In the preceding weeks, strong criticism of Pope Bergoglio had already arrived from the lefty-Catholic world, due to some of his recent decisions. All contributing to the feeling of the end of a season.

However, Magister, in his article, underlined the repositioning underway not only by the Bergoglian intellectuals (to which the media could be added), but also by the cardinals considered closest to Francis: "the time has come to distance oneself from the reigning pope, if you aim to succeed him."

In fact, the general situation of the Church, which is dramatic, could also affect the decision to resign: it is sufficient to recall the conflicts with the German and American episcopates (the two Churches that bring in most donations to the Vatican), the bleak statistics on Catholic religious practice and vocations in recent years, the confusion that spreads among the faithful from a hierarchy that seems very distant from the clear and authoritative magisterium of the previous popes, and then the scandals, the dead end of the reforms of the Curia, the [criminal] procedure under way in the Vatican, the doctrinal controversies...

However -- for a pope who has always been extremely active like Bergoglio -- the problem of ill health has a heavy impact.

A week after the surgery, in the Argentine newspaper "La Nacion", close to the pope, a long article was published dedicated to the "difficult questions raised by the advanced age of Francis." The subtitle explained that, after the surgery, there was talk of possible resignation. According to the Argentine newspaper, "Vatican observers," believe, "unanimously that Francis is not close to resigning," but - we observe - this also happened on the eve of the resignation of Benedict XVI.

"I can't imagine Francis resigning while Benedict is still alive," said Christopher Bellitto, a papal historian at Kean University in Union, New Jersey. “Having a pope emeritus already creates confusion. Having two would end up complicating the picture."

However, this topic begins to be addressed in a "scientific" way by canonists and theologians who seem to prepare the ground for official provisions of the Holy See to define in detail all the cases relating to the Petrine ministry after Benedict XVI resigned and defined himself as "pope emeritus" (a completely new title in the history of the Church).

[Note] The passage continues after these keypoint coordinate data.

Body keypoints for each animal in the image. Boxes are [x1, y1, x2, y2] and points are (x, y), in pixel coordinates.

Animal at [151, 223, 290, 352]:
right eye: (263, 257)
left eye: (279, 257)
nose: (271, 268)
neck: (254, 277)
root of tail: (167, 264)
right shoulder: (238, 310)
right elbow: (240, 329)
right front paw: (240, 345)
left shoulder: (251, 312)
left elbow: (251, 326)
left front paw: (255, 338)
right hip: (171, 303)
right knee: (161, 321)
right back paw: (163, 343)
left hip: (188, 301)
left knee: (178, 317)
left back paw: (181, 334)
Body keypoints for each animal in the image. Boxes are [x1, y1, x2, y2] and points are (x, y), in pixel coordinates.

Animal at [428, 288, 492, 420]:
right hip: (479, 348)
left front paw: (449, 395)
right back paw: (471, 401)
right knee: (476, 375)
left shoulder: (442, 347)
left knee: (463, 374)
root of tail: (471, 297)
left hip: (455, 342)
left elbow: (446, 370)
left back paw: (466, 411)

Canon lawyer Geraldina Boni has just published "A bill, the result of the collaboration of canon science, on the totally impeded Roman see and the resignation of the pope" so that "the supreme legislator can draw reasoned and well-argued ideas for the promulgation of legislation on these issues: legislation that now seems urgent and cannot be postponed ".

Why such urgency after eight years in which the problem of the coexistence of two popes seemed to be ignored by everyone? Perhaps precisely because there is the air of the new Conclave?

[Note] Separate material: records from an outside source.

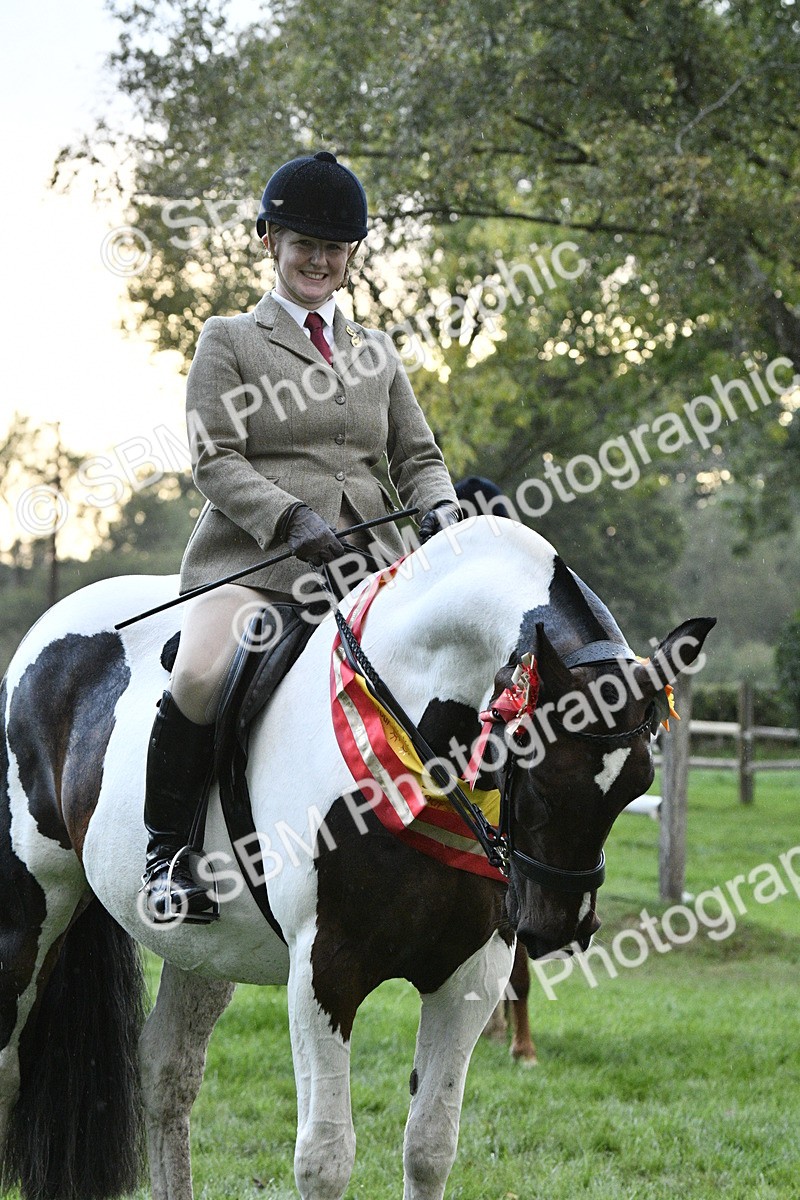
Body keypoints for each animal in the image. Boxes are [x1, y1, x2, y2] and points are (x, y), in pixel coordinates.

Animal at [0, 515, 714, 1200]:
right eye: (534, 769)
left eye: (637, 784)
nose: (559, 927)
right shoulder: (325, 967)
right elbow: (324, 1159)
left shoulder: (471, 973)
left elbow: (430, 1147)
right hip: (32, 909)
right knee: (10, 1062)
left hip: (205, 950)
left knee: (166, 1072)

"La Nacion", after having assured that Pope Francis is well and that he is not about to resign, reports the thought of Alberto Melloni, Church historian and an intellectual symbol of lefty-Catholicism. According to Melloni, the pontificate of Pope Francis has now entered the final chapter: "When a pope gets old, we enter an unknown and uncertain territory." This does not mean, in his opinion, that Pope Bergoglio is necessarily on the eve of his resignation, but that by now the popes will no longer want to wait for a very advanced age and poor health to resign. According to Melloni, who sees the risk that the Vatican bureaucracy will take over, "if a pope wants to resign, he must find the right moment, before the weakness becomes too evident."

And Francis, in recent weeks, between the serious and the facetious, has told someone that next spring there could be a new pope.